At GEOINT 2026 in Aurora, Colorado, Torsten Kriening spoke with Thomas Gruebler of OroraTech US during the company’s first appearance at the conference.
Coming from the wildfire sector, Gruebler arrived expecting conversations around satellite imagery and monitoring. What stood out instead was how deeply AI has already been integrated into operational workflows across the intelligence and defense community.
Not as a future concept.
As normal practice.
AI-generated reports, clearly marked as such, are already being used in briefing environments. Meanwhile, many teams in wildfire operations still rely on manually written daily situation reports, despite already using advanced modeling tools elsewhere in their processes.
For Gruebler, the more important shift is not image analysis itself, but the growing use of agentic workflows capable of combining far more data streams than humans can realistically process alone.
The attraction is speed.
The tradeoff is trust.
That tension appeared repeatedly across GEOINT 2026. Faster analysis, broader data integration, and more automation are becoming standard expectations, even as questions around verification and oversight remain unresolved.
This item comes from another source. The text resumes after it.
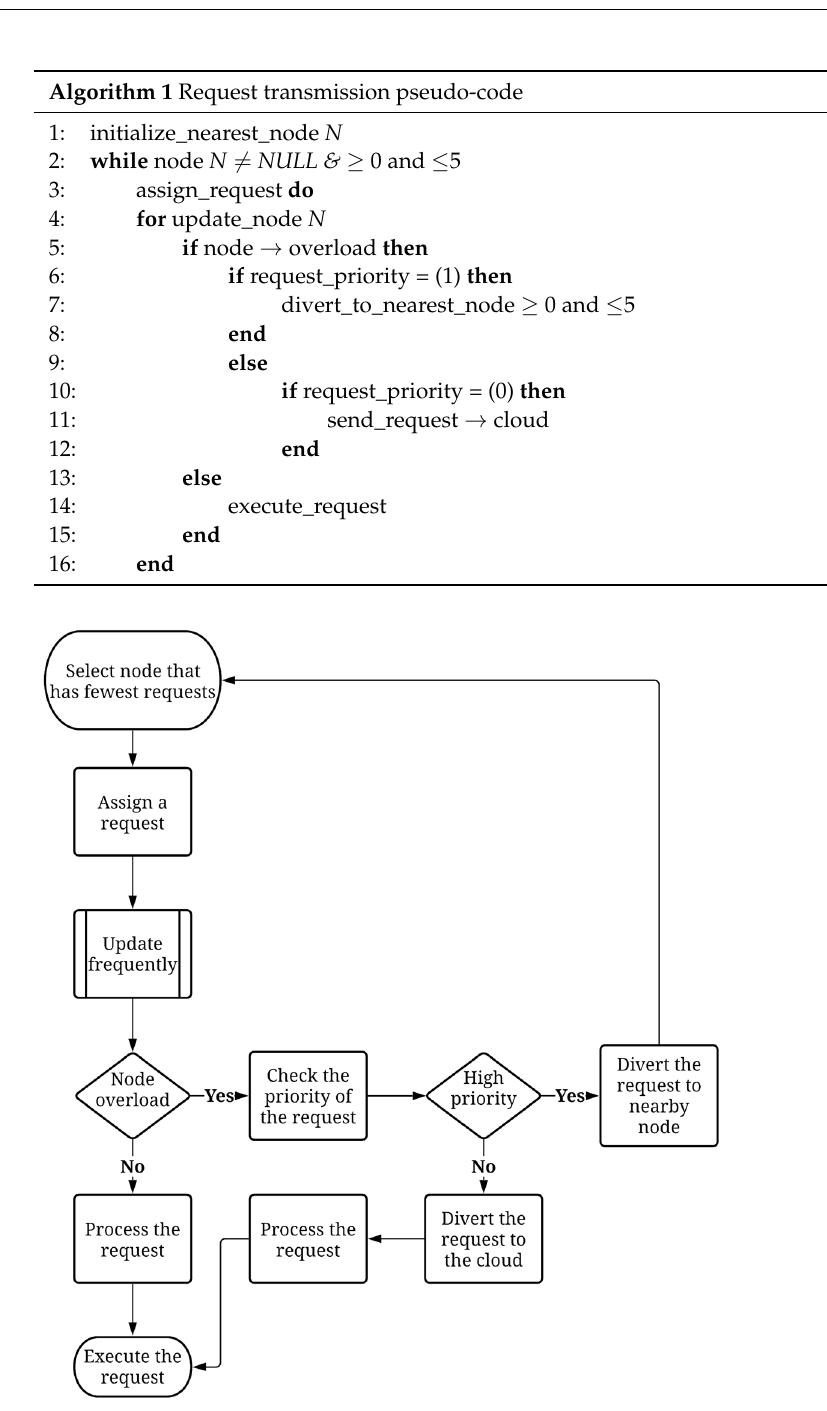
Figure 4. General flow of the request transmission process within the network.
Another surprise for Gruebler was the openness of the show floor. Despite the strong government and defense presence, many companies were unusually direct about what they are building and how it works. Conversations moved quickly from demonstrations into potential collaboration, particularly around maritime monitoring and infrastructure protection.
The atmosphere felt less guarded than expected.
More practical.
For OroraTech, the conference was less about showcasing wildfire detection and more about understanding where those capabilities fit into a much larger operational ecosystem.
And how quickly that ecosystem is evolving.